The next step I would take if researching this would be to apply the record forecasting technique we developed here. This technique assumes that there are no improvements over time, so one could try to extend the technique to model the trend of improvement.

This could include applying a log transform to the time axis to simulate exponentially more players joining over time, or combining the noise implied by the model with an extrapolation of speedrunning attempt performance.

**Deriving an improved Neyman aggregator**

Difficulty: hard

Neyman and Roughgarden derived an aggregation method from an adversarial theoretical setting, which I showed had great performance when aggregating forecasting log odds in Metaculus.

However, there are some limitations to their setting:

- They optimize for quadratic loss, not log loss as is usually preferred in a forecasting setting
- They constrain the family of considered aggregators to be linear, so it does not take into account eg the variance of the pooled forecasts

I think one could derive a better aggregator by relaxing these constraints.

These are all the ideas I want to share for now. Let me know if you end up pursuing any of these ideas, or if you want to discuss them!

Gradual improvements to forecasting can have a large impact on many decisions, so I am moderately excited about more research in this field. I welcome you to join me!
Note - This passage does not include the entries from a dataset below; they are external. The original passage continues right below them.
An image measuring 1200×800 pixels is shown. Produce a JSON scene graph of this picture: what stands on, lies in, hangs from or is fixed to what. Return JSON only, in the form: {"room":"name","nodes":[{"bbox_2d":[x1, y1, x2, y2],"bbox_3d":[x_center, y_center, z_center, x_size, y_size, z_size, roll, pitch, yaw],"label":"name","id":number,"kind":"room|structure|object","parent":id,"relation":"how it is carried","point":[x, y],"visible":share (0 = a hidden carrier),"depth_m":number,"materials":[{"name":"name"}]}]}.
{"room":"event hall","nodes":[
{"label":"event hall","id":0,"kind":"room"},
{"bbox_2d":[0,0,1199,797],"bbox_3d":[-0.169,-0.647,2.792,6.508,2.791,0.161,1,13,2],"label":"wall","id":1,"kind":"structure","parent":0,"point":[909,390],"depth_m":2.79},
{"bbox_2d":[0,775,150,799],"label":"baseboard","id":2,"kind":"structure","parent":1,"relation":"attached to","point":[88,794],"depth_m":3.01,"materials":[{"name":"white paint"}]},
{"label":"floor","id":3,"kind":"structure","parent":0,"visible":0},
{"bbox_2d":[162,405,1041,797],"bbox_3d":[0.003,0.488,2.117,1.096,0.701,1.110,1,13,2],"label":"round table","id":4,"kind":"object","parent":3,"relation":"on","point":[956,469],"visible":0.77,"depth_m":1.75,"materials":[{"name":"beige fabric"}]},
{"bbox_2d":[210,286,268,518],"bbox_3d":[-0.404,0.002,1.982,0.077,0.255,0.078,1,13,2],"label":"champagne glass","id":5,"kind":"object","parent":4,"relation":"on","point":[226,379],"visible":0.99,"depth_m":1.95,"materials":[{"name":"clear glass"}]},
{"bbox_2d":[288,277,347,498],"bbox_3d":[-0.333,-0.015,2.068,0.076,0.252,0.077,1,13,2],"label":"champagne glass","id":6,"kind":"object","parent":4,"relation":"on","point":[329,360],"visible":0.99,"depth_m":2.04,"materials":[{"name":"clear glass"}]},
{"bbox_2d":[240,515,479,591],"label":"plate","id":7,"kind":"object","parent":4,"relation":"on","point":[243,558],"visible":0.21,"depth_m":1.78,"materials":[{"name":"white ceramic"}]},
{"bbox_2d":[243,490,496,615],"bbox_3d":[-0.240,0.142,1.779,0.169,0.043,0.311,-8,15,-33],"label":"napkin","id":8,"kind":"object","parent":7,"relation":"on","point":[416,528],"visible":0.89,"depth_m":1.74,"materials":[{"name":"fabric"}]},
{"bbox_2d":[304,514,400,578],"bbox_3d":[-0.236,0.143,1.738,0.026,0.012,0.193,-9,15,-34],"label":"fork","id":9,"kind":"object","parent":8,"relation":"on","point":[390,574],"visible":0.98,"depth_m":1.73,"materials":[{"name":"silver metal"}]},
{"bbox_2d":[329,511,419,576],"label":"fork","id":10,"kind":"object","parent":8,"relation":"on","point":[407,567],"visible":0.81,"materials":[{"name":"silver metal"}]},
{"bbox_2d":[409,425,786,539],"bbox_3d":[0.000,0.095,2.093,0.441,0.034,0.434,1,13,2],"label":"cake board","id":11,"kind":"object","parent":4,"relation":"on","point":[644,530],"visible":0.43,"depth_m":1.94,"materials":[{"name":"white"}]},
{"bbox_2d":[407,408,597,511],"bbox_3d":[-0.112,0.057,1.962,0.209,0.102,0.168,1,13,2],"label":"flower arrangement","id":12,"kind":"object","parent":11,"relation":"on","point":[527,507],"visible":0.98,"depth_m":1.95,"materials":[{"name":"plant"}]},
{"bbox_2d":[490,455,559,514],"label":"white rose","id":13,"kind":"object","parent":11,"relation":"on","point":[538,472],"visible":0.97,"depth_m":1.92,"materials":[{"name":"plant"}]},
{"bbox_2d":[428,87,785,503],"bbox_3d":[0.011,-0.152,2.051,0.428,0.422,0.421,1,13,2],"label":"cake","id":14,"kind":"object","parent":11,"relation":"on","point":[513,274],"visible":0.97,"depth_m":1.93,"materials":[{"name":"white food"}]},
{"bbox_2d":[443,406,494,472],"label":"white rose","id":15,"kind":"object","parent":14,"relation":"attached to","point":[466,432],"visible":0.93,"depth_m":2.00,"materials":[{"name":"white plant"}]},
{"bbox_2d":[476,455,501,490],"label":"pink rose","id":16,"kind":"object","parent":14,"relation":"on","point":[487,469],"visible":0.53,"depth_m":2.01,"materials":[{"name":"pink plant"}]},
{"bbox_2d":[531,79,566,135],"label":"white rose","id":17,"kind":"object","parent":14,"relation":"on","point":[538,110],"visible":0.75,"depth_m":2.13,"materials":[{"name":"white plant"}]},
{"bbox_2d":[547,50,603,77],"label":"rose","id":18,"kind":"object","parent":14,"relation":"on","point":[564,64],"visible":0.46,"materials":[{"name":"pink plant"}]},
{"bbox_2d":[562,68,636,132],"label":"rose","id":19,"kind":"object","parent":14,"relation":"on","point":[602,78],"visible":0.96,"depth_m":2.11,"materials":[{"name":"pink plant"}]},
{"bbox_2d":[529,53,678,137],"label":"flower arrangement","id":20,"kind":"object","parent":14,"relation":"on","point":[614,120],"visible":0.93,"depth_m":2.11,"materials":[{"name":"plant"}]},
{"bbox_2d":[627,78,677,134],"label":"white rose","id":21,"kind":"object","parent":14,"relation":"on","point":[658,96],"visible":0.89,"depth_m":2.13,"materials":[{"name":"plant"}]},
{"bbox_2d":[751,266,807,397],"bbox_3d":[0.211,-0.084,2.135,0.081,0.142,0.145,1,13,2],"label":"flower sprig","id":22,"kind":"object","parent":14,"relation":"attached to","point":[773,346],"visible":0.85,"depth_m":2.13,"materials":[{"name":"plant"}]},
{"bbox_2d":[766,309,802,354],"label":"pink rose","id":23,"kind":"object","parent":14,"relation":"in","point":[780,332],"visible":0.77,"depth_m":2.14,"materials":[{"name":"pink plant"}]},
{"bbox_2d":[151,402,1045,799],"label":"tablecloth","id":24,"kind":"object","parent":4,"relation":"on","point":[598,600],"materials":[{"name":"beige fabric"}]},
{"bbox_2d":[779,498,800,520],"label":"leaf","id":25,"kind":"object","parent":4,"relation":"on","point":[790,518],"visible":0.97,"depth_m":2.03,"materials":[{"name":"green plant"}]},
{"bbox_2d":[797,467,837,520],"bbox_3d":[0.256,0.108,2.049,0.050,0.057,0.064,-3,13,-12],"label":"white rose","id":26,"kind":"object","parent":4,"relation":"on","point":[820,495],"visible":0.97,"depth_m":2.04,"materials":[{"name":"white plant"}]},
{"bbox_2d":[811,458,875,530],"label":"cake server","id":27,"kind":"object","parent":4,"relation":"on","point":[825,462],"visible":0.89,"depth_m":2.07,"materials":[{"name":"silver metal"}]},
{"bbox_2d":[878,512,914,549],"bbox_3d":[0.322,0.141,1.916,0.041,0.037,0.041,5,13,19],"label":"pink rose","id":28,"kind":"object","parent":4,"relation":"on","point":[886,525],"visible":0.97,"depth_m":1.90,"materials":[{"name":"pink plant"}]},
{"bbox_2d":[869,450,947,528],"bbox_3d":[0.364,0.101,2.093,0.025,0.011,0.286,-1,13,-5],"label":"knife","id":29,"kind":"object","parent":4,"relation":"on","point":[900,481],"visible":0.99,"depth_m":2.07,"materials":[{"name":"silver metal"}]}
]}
Your likelihood_pool method is returning Brier scores >1. How is that possible? Also, unless you extremize, it should yield the same aggregates (and scores) as regular geometric mean of odds, no?

I am so dumb I was mistakenly using odds instead of probs to compute the brier score :facepalm:

And yes, you are right, we should extremize before aggregating. Otherwise, the method is equivalent to geo mean of odds.
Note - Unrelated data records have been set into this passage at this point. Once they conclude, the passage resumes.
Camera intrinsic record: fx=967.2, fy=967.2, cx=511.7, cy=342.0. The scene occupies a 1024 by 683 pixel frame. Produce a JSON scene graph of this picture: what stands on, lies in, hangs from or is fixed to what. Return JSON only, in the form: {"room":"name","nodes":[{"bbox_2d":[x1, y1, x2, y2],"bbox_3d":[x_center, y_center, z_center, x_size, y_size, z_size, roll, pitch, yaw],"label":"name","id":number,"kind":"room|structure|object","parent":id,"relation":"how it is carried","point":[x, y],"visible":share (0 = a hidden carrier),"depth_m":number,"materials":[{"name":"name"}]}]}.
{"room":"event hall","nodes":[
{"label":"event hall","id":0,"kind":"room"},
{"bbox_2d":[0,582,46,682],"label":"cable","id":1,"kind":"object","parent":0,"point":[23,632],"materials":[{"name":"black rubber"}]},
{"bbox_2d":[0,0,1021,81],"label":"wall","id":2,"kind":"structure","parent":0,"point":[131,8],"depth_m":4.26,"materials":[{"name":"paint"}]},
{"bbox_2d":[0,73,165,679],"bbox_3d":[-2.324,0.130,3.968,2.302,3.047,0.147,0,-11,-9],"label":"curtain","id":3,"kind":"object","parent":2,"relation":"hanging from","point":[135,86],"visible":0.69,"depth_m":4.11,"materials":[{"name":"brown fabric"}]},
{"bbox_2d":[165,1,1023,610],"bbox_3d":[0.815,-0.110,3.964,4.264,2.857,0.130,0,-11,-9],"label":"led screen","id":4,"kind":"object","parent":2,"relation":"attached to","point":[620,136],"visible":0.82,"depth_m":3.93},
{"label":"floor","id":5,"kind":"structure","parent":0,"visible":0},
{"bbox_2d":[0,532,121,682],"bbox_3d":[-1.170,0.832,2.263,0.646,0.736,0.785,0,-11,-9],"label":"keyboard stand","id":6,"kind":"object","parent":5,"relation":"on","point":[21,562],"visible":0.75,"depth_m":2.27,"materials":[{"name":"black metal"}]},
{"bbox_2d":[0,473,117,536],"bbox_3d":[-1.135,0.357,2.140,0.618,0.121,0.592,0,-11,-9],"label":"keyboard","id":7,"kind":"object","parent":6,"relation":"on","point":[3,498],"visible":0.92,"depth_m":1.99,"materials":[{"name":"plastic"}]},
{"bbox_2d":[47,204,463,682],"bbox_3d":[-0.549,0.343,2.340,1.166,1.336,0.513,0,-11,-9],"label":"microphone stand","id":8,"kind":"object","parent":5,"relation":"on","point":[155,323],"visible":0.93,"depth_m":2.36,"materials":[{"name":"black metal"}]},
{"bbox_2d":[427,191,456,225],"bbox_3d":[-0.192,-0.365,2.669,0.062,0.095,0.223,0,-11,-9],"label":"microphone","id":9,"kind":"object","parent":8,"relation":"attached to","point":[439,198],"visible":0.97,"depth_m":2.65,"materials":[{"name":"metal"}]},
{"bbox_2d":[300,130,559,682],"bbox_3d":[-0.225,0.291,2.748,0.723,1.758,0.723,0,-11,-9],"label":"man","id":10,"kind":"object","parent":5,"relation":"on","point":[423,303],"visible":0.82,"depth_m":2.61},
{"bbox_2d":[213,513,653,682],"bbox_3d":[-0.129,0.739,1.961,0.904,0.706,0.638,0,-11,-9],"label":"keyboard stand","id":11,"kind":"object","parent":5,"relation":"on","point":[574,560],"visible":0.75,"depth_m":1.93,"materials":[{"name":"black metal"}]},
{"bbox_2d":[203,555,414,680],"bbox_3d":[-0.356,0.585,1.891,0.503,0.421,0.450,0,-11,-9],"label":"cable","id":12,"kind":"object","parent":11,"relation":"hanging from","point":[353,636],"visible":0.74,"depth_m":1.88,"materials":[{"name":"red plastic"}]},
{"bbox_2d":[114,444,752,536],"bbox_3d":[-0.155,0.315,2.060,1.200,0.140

It's still not very good though

Thanks for writing this.

Thanks Jonas!

[I wrote this comment on LW, copying to this post. Shouldn't that happen automatically?]

Nice post! I'll throw another signal boost for the Metaculus hackathon that OP links, since this is the first time Metaculus is sharing their whole 1M db of individual forecasts (not just the db of questions & resolutions which is already available). You have to apply to get access though. I'll link it again even though OP already did: https://metaculus.medium.com/announcing-metaculuss-million-predictions-hackathon-91c2dfa3f39

There are nice cash prizes too.

As the OP writes, I think most the ideas here would be valid entries in the hackathon, though the emphasis is on forecast aggregation & methods for scoring individuals. I'm particularly interested in decay of predictions idea. I don't think we know how well predictions age, and what the right strategy for updating your predictions should be for long-running questions.